I havent been around to check yet, but i have a strong feeling this warm up with rain really screwed us. Looks like were going to start getting back into the teens right around the 30th, then single digits shortly after, immediately followed by a few nights in the NEGATIVES after that! This is for the Akron area. Winds dont look great, but we will just have to play it by ear and see what happens. Its hard to put a date on it, but im gonna say....January 5th. We can only hope.


----------



## Minnowhead (Jan 12, 2011)

Look on the bright side...it melted all that milky shotty ice and will start a new, clear, hard, solid safe ice for us!


----------



## keepinitreel (Apr 11, 2004)

HookEmUp said:


> I havent been around to check yet, but i have a strong feeling this warm up with rain really screwed us. Looks like were going to start getting back into the teens right around the 30th, then single digits shortly after, immediately followed by a few nights in the NEGATIVES after that! This is for the Akron area. Winds dont look great, but we will just have to play it by ear and see what happens. Its hard to put a date on it, but im gonna say....January 5th. We can only hope.

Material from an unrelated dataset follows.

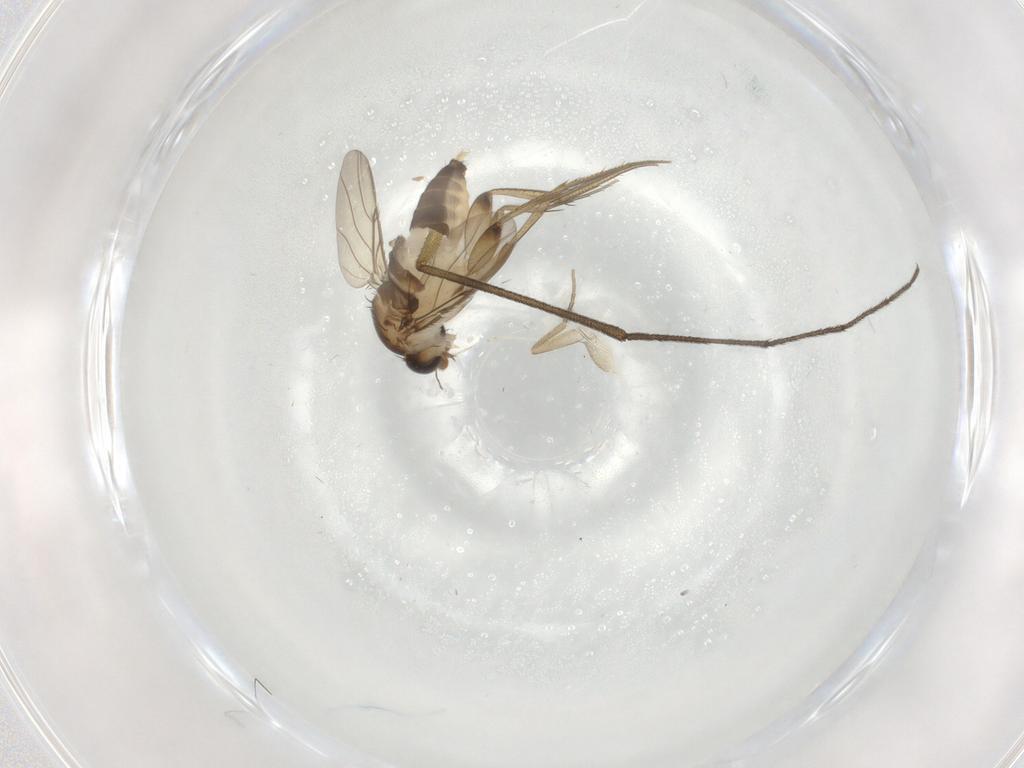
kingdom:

What forecast source shows temps. going into the negatives? I hope its true.


----------



## dugworm (May 23, 2008)

I'm not seeing any forecasts showing negative temps.


----------



## HookEmUp (Apr 14, 2012)

Well i see what you guys are seeing now. Yesterday i checked 3 diff places and they all posted negative temps for some days in early jan. Damn weather man! I have a wedding on the 4th and i know i saw a low of -5 degrees for that date as of yesterday. I guess thats what ya get with an extended forecast.


----------



## hardwaterfan (Apr 6, 2004)

theres nothing you can do about the weather. it is what it is.


----------



## Perchy101 (Apr 14, 2004)

This was just posted for Central Ohio.... 

Will 2014 start with cold weather? Latest long range forecast says yes with BELOW AVERAGE temperatures for the first week of January. The precipitation is forecast to be average. Hope you enjoyed our December thaw while you could!

I just hope we got our January Thaw a week earlier than normal....


----------



## McMish (Mar 23, 2009)

Temps in the negatives? 

Looks like we have a Fox News watcher haha

The only weather you can trust not to be inflated for a cheap buck is accuweather.


----------



## Erieangler51 (Sep 24, 2012)

My weatherman is myself when I walk outside.... Being a weatherman would be the ultimate job. Gettin paid to always be wrong now I could deal with that.


Posted using Outdoor Hub Campfire


----------



## K gonefishin (May 4, 2004)

McMish said:


> Temps in the negatives?
> 
> Looks like we have a Fox News watcher haha
> 
> The only weather you can trust not to be inflated for a cheap buck is accuweather.


Accuweather is by far without a shadow of a doubt the worst for anything further than 2 days 

I personally don't even check it, acculier


----------